To optimise any Account Based Marketing (ABM) strategy, you MUST already have good visibility / insight into the key buying patterns of your primary target market(s)
I have throughout the whole of my 30+ years in the UK IT Industry followed the logic behind what is now being labelled Account Based Marketing (ABM) and I do see growing advantages in ‘inverting the funnel’ (many example diagrams of which can be found easily if you search online).
I am of course, referring to ‘the funnel’ that we all use in lead generation, following the path or journey from 'funnel entry', converting qualified leads into prospects and then to new business clients.
'Marketing Automation' gives us the vehicle to streamline and automate many processes to then mobilise an ABM strategy and there are many articles from journalists and events attracting us to find out more about ABM and to engage with the various ABM solutions vendors, to suit different needs and budgets.
But I am concerned that they are all missing a key element to our ‘bread and butter’ of everyday Marketing in their communications promoting ABM.
I believe that ABM thought leaders and technology vendors alike are making the assumption that B2B organisations are already operating a continuous process of primary target segmentation (as part of past and present lead generation activities) before embarking upon new investment in ABM strategy and technology.
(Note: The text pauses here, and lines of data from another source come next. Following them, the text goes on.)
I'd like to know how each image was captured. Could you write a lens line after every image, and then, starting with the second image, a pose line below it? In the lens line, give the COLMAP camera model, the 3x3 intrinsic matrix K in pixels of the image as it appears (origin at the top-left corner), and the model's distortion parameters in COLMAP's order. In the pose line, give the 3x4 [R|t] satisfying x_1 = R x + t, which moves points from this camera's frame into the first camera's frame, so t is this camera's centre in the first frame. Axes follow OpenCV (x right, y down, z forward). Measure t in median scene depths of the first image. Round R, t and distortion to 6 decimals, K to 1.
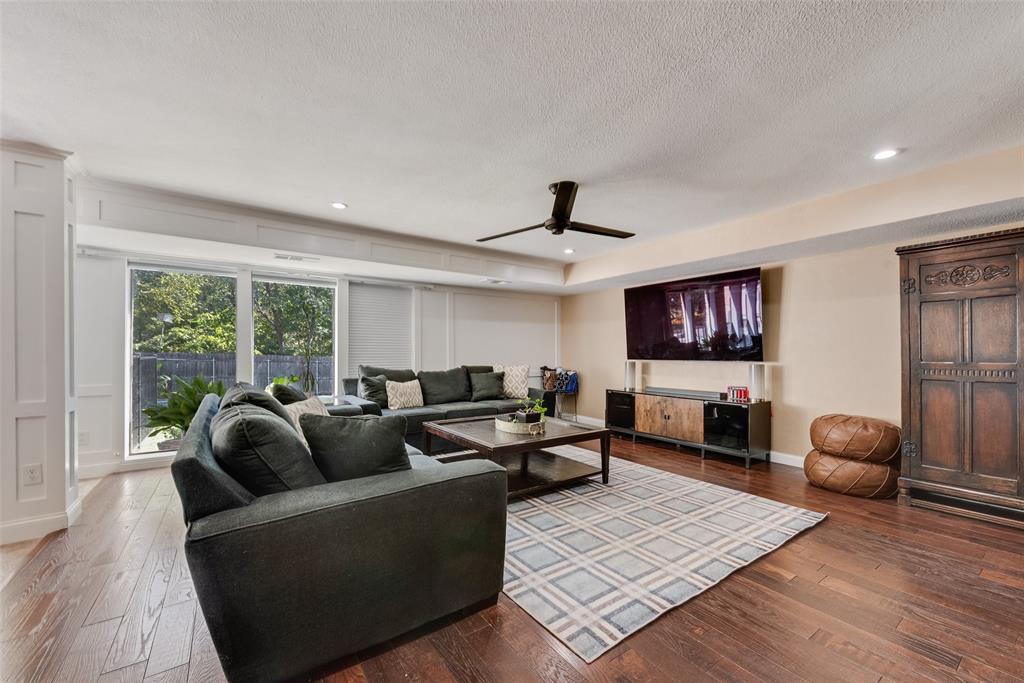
lens RADIAL K [[399.1, 0, 502.3], [0, 399.1, 355.3], [0, 0, 1]] dist [0.000480, 0.000065]
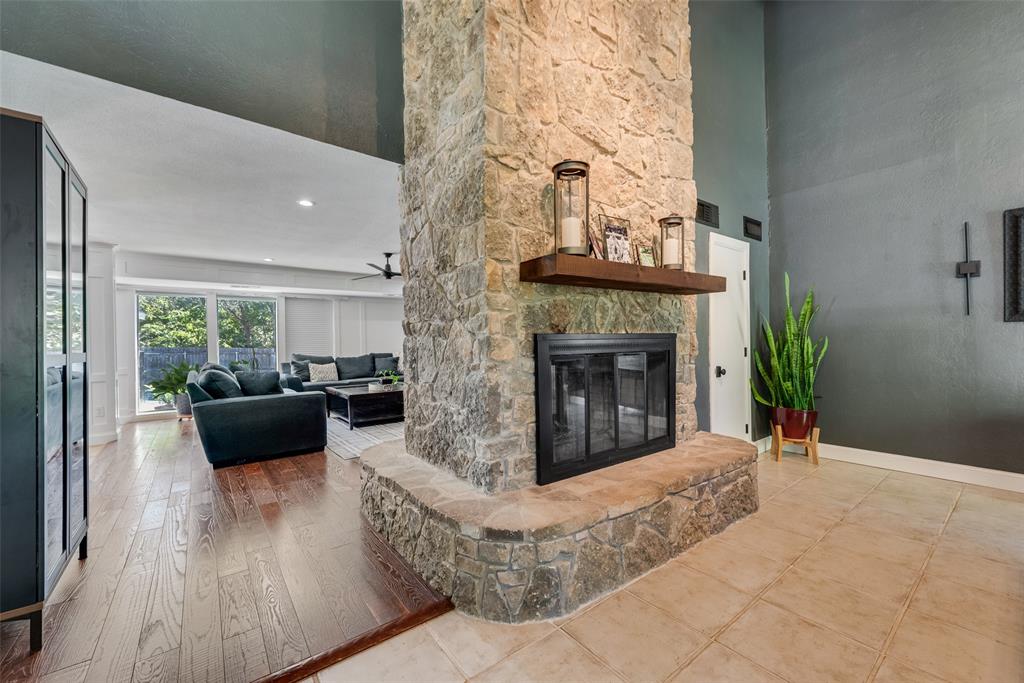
lens RADIAL K [[402.5, 0, 506.9], [0, 402.5, 343.5], [0, 0, 1]] dist [0.001749, 0.000056]
pose [[0.998425, -0.015672, 0.053874, 0.345255], [0.015759, 0.999875, -0.001186, 0.001508], [-0.053849, 0.002033, 0.998547, -0.523759]]
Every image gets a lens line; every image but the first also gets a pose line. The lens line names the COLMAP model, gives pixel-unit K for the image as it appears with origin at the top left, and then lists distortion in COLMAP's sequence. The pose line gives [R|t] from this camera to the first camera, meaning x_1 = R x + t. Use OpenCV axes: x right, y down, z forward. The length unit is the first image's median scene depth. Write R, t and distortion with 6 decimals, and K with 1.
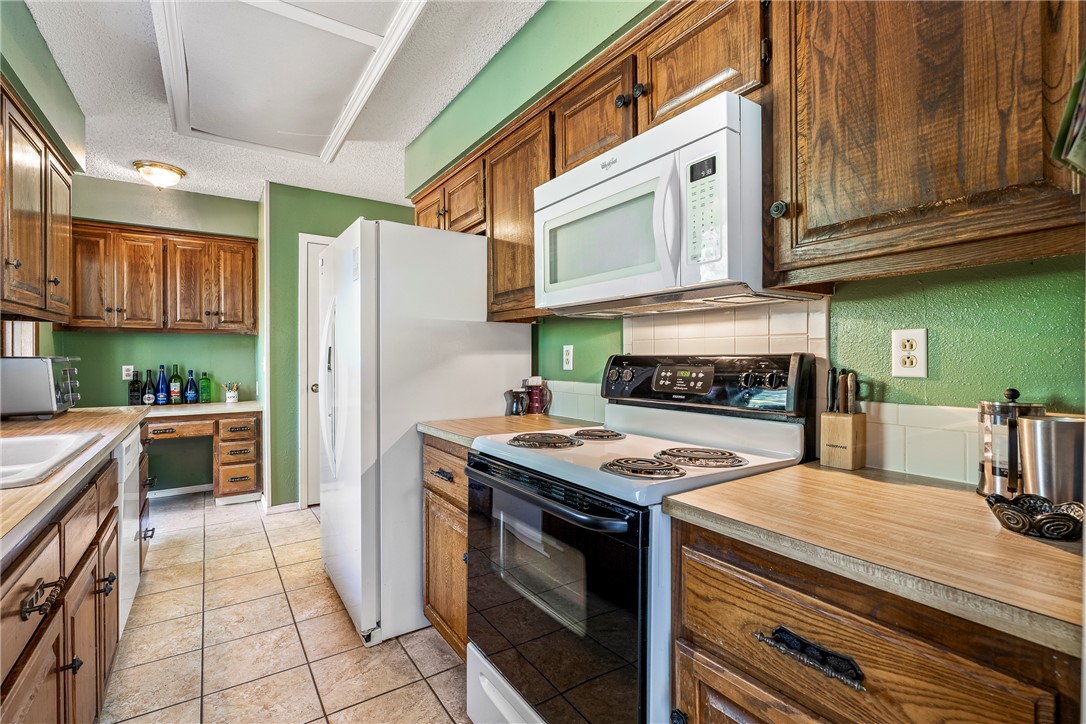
lens RADIAL K [[491.8, 0, 543.0], [0, 491.8, 358.9], [0, 0, 1]] dist [0.002061, 0.000194]
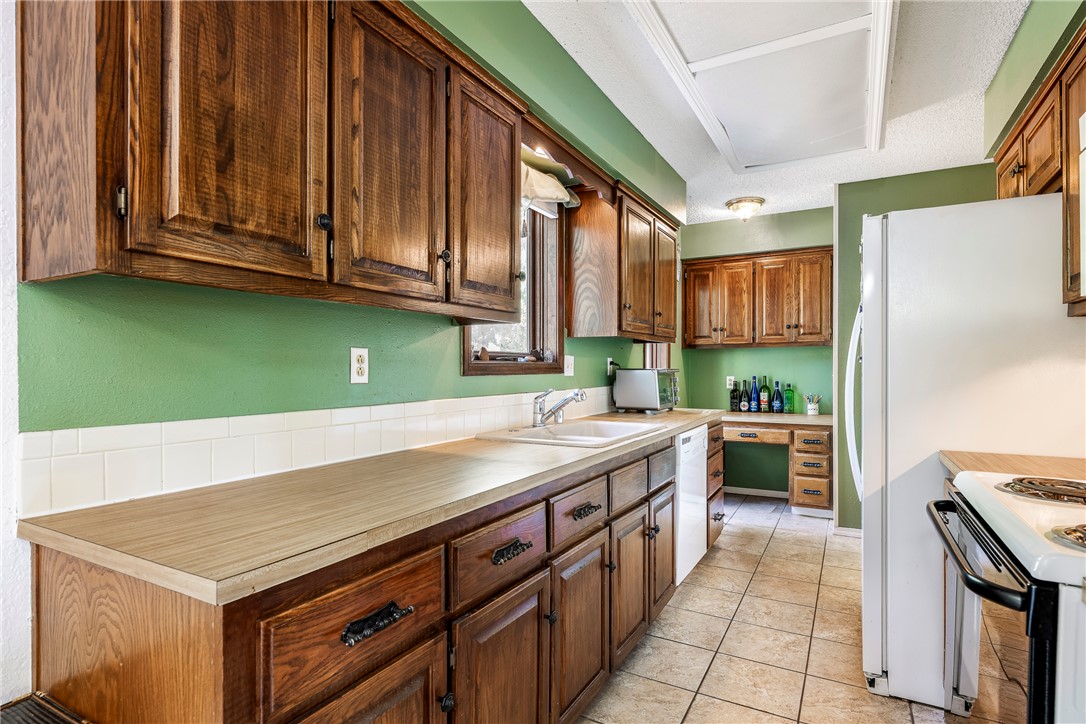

I believe it is worth me highlighting and stressing the importance of and the need for accurate target segmentation as the key foundation to optimising any ABM strategy.
Case in Point
A few years ago, a well-established, leading global software author commissioned me to promote and generate qualified sales leads for one of their supply chain tools into the UK Aerospace & Defence sector (for their dedicated A&D Sales team). At the time, there were 450 x companies of the ‘right size by £’s turnover’ in the A&D sector, that made up the primary target market.
I sourced the target list from my data supplier (who gets their data from UK Companies House), gave the target list to my client before starting the project for their validation (against ‘active’ data held in their own CRM system) and their subsequent return of the data (with clients and prospects removed) for me to then commence the campaign.
By the end of the campaign, leads had been generated and delivered to my client, but I had also highlighted 200 x organisations in this key/primary target list, that had their IT decision policies made ‘outside’ their UK Sales territory – meaning that a substantial percentage of the target list was a waste of time for their UK Sales & Marketing team to continue to pursue (but gave them the opportunity to pass the intelligence to overseas offices to run with).
If they had been a smaller solutions author, they may also have wanted to avoid future dealings with the client base of leading Tier 1 competitor in the same sector, which would have reduced the volume of more viable primary targets by another 60 organisations.
On the flip side – it was an opportunity for them to nearly double their focus on the ‘UK decision policy’ key accounts that really mattered to the UK Sales team, with the same resources at their disposal, saving them valuable time in the future, enabling them to further personalise all their content and increasing the probability that they would win more new UK business from a smaller, more refined target market.
If a leading software author with strong market share had not had this deeper level of visibility and segmentation in place before someone like myself gets involved, how many other organisations have similar challenges and probable lack of clarity? And how many are oblivious to the solid foundations that need to be made? These key buying patterns are exacerbated further by (for example): -
1. Solution or product lifespan that is 10+ years,
2. One may operate in a market cluttered with possibly hundreds of competitors and,
3. A solution or product is mature or far worse, in decline.
Beyond the above example, there are other buying trends (or behavioural patterns) that one should consider : -
1. Targeted companies that have no names policies, and
2. An increasing trend (thanks largely to GDPR), where prospective suppliers (currently led by the Retail and Professional Services sectors) are asked to write in either to the Purchasing Manager or the relevant key job title. This means that for some primary targets in most ABM strategies, Marketing Automation will NOT work at all in generating any ‘interest to buy’. And therefore, a 'bolt-on' direct mail strategy must be introduced for what could be a growing proportion of our primary target market(s).
The moral of this story is – you MUST know as much as you can about key buying patterns of your target markets and segment those market(s) BEFORE you embark on any ABM strategy, otherwise one may NEVER have a true and realistic 360◦ view of the market(s) that one professes to be a specialist in.
If this article has highlighted a potential challenge, resolve the challenge while you may be in design of (or thinking about embarking on) an ABM strategy. For those already ‘under way’, it is never too late to act now to make improvements.
Wouldn’t you like to know which parts of your target market(s) may be a waste of time and therefore warping performance, analysis and reporting of success-driven statistics?
Some of us could have an ABM strategy of a fixed number of targeted organisations already in place and may have put other targets to one side for the time being.
Just think, if we have more detailed awareness of key buying patterns of all our targets, how much more we can greatly improve the quality of the overall target data in a single ABM initiative.
My background is very much B2B related, so I can only draw conclusions and offer guidance on ABM and all other Sales & Marketing topics in the B2B world. I am sure that there is some overlap into the footprint of B2C - but wish to make the distinction between the two and where my knowledge is based.